_TASK DATA_
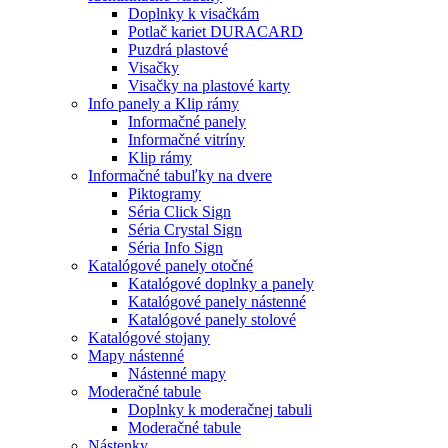
Doplnky k visačkám
Potlač kariet DURACARD
Puzdrá plastové
Visačky
Visačky na plastové karty
Info panely a Klip rámy
Informačné panely
Informačné vitríny
Klip rámy
Informačné tabuľky na dvere
Piktogramy
Séria Click Sign
Séria Crystal Sign
Séria Info Sign
Katalógové panely otočné
Katalógové doplnky a panely
Katalógové panely nástenné
Katalógové panely stolové
Katalógové stojany
Mapy nástenné
Nástenné mapy
Moderačné tabule
Doplnky k moderačnej tabuli
Moderačné tabule
Nástenky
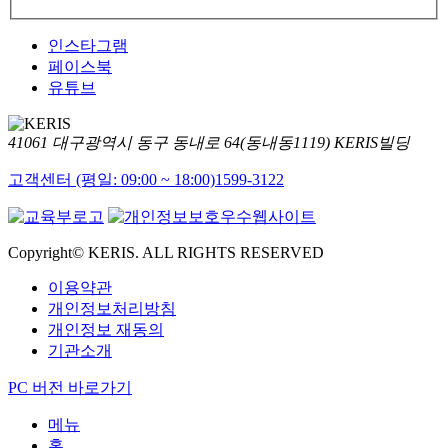
인스타그램
페이스북
유튜브
41061 대구광역시 동구 동내로 64(동내동1119) KERIS빌딩
고객센터 (평일: 09:00 ~ 18:00)
1599-3122
Copyright© KERIS. ALL RIGHTS RESERVED
이용약관
개인정보처리방침
개인정보 재동의
기관소개
PC 버전 바로가기
메뉴
홈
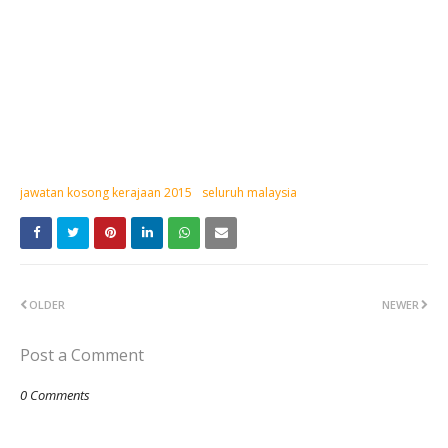
jawatan kosong kerajaan 2015
seluruh malaysia
OLDER
NEWER
Post a Comment
0 Comments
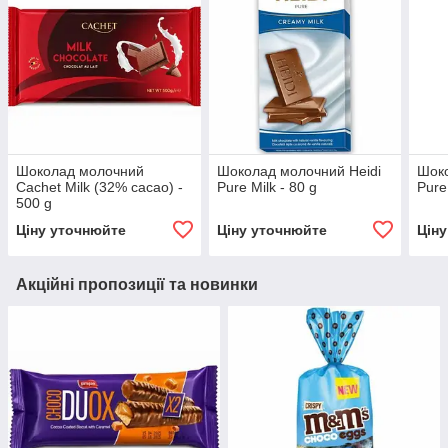
Шоколад молочний
Шоколад молочний Heidi
Шоко
Cachet Milk (32% cacao) -
Pure Milk - 80 g
Pure
500 g
Ціну уточнюйте
Ціну уточнюйте
Цін
Акційні пропозиції та новинки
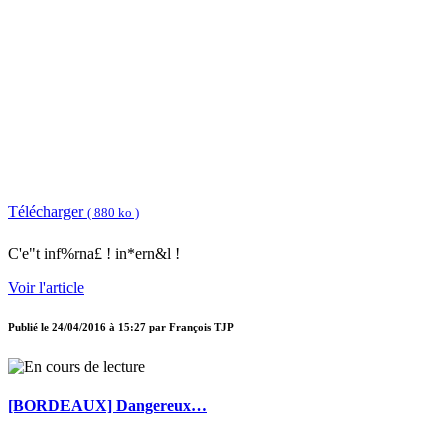
Télécharger
( 880 ko )
C'e"t inf%rna£ ! in*ern&l !
Voir l'article
Publié le
24/04/2016 à 15:27
par
François TJP
[BORDEAUX] Dangereux…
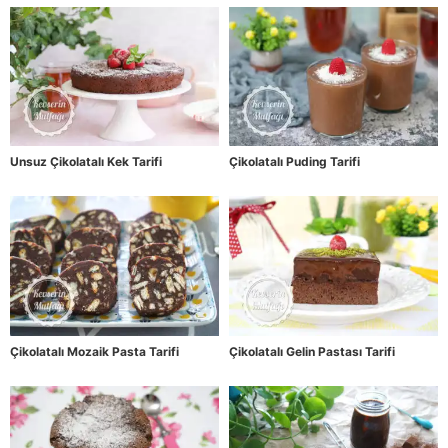
Unsuz Çikolatalı Kek Tarifi
Çikolatalı Puding Tarifi
Çikolatalı Mozaik Pasta Tarifi
Çikolatalı Gelin Pastası Tarifi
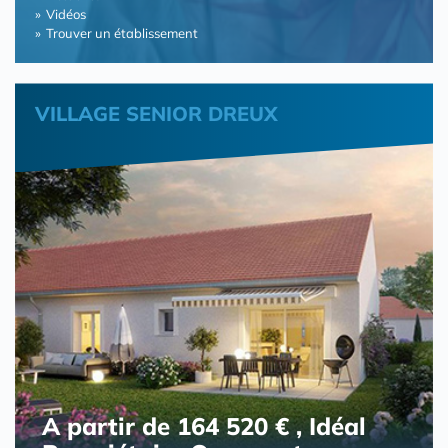
Vidéos
Trouver un établissement
VILLAGE SENIOR DREUX
A partir de 164 520 € , Idéal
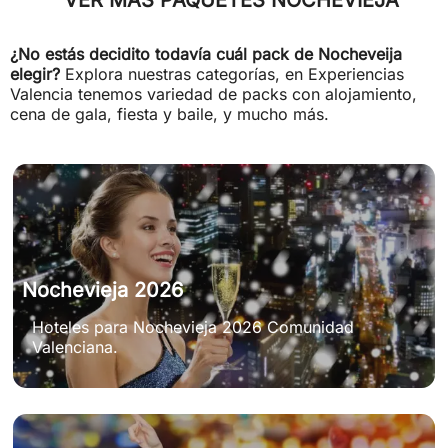
VER MÁS PAQUETES NOCHEVIEJA
¿No estás decidito todavía cuál pack de Nocheveija
elegir?
Explora nuestras categorías, en Experiencias
Valencia tenemos variedad de packs con alojamiento,
cena de gala, fiesta y baile, y mucho más.
Nochevieja 2026
Hoteles para Nochevieja 2026 Comunidad
Valenciana.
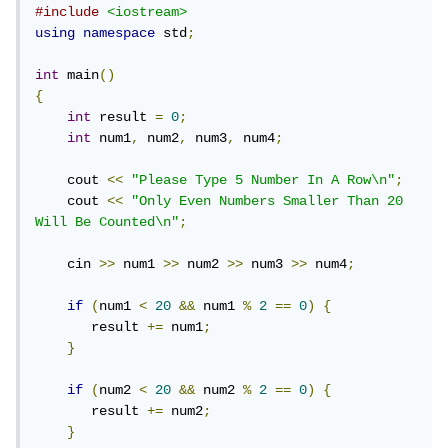
#include
<iostream>
using
namespace
 std
;
int
 main
()
{
int
 result 
=
0
;
int
 num1
,
 num2
,
 num3
,
 num4
;
    cout 
<<
"Please Type 5 Number In A Row\n"
;
    cout 
<<
"Only Even Numbers Smaller Than 20 
Will Be Counted\n"
;
    cin 
>>
 num1 
>>
 num2 
>>
 num3 
>>
 num4
;
if
(
num1 
<
20
&&
 num1 
%
2
==
0
)
{
       result 
+=
 num1
;
}
if
(
num2 
<
20
&&
 num2 
%
2
==
0
)
{
       result 
+=
 num2
;
}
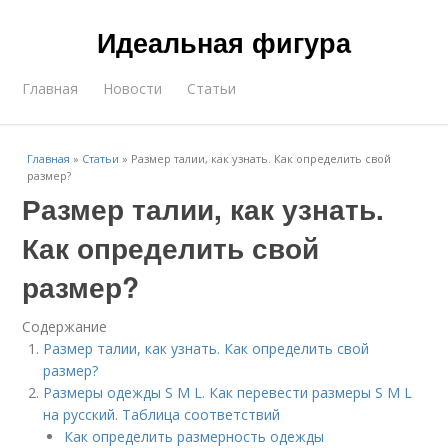
Идеальная фигура
Главная
Новости
Статьи
Главная
»
Статьи
»
Размер талии, как узнать. Как определить свой
размер?
Размер талии, как узнать.
Как определить свой
размер?
Содержание
Размер талии, как узнать. Как определить свой
размер?
Размеры одежды S M L. Как перевести размеры S M L
на русский. Таблица соответствий
Как определить размерность одежды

_PROBLEM DESCRIPTION_
All lines of the listing must be given again exactly, excluding the pictures.

_FINISHED EXERCISE_
Doplnky k visačkám
Potlač kariet DURACARD
Puzdrá plastové
Visačky
Visačky na plastové karty
Info panely a Klip rámy
Informačné panely
Informačné vitríny
Klip rámy
Informačné tabuľky na dvere
Piktogramy
Séria Click Sign
Séria Crystal Sign
Séria Info Sign
Katalógové panely otočné
Katalógové doplnky a panely
Katalógové panely nástenné
Katalógové panely stolové
Katalógové stojany
Mapy nástenné
Nástenné mapy
Moderačné tabule
Doplnky k moderačnej tabuli
Moderačné tabule
Nástenky
인스타그램
페이스북
유튜브
41061 대구광역시 동구 동내로 64(동내동1119) KERIS빌딩
고객센터 (평일: 09:00 ~ 18:00)
1599-3122
Copyright© KERIS. ALL RIGHTS RESERVED
이용약관
개인정보처리방침
개인정보 재동의
기관소개
PC 버전 바로가기
메뉴
홈
jawatan kosong kerajaan 2015
seluruh malaysia
OLDER
NEWER
Post a Comment
0 Comments
Шоколад молочний
Шоколад молочний Heidi
Шоко
Cachet Milk (32% cacao) -
Pure Milk - 80 g
Pure
500 g
Ціну уточнюйте
Ціну уточнюйте
Цін
Акційні пропозиції та новинки
Télécharger
( 880 ko )
C'e"t inf%rna£ ! in*ern&l !
Voir l'article
Publié le
24/04/2016 à 15:27
par
François TJP
[BORDEAUX] Dangereux…
Unsuz Çikolatalı Kek Tarifi
Çikolatalı Puding Tarifi
Çikolatalı Mozaik Pasta Tarifi
Çikolatalı Gelin Pastası Tarifi
Vidéos
Trouver un établissement
VILLAGE SENIOR DREUX
A partir de 164 520 € , Idéal
VER MÁS PAQUETES NOCHEVIEJA
¿No estás decidito todavía cuál pack de Nocheveija
elegir?
Explora nuestras categorías, en Experiencias
Valencia tenemos variedad de packs con alojamiento,
cena de gala, fiesta y baile, y mucho más.
Nochevieja 2026
Hoteles para Nochevieja 2026 Comunidad
Valenciana.
#include
<iostream>
using
namespace
 std
;
int
 main
()
{
int
 result 
=
0
;
int
 num1
,
 num2
,
 num3
,
 num4
;
    cout 
<<
"Please Type 5 Number In A Row\n"
;
    cout 
<<
"Only Even Numbers Smaller Than 20 
Will Be Counted\n"
;
    cin 
>>
 num1 
>>
 num2 
>>
 num3 
>>
 num4
;
if
(
num1 
<
20
&&
 num1 
%
2
==
0
)
{
       result 
+=
 num1
;
}
if
(
num2 
<
20
&&
 num2 
%
2
==
0
)
{
       result 
+=
 num2
;
}
Идеальная фигура
Главная
Новости
Статьи
Главная
»
Статьи
»
Размер талии, как узнать. Как определить свой
размер?
Размер талии, как узнать.
Как определить свой
размер?
Содержание
Размер талии, как узнать. Как определить свой
размер?
Размеры одежды S M L. Как перевести размеры S M L
на русский. Таблица соответствий
Как определить размерность одежды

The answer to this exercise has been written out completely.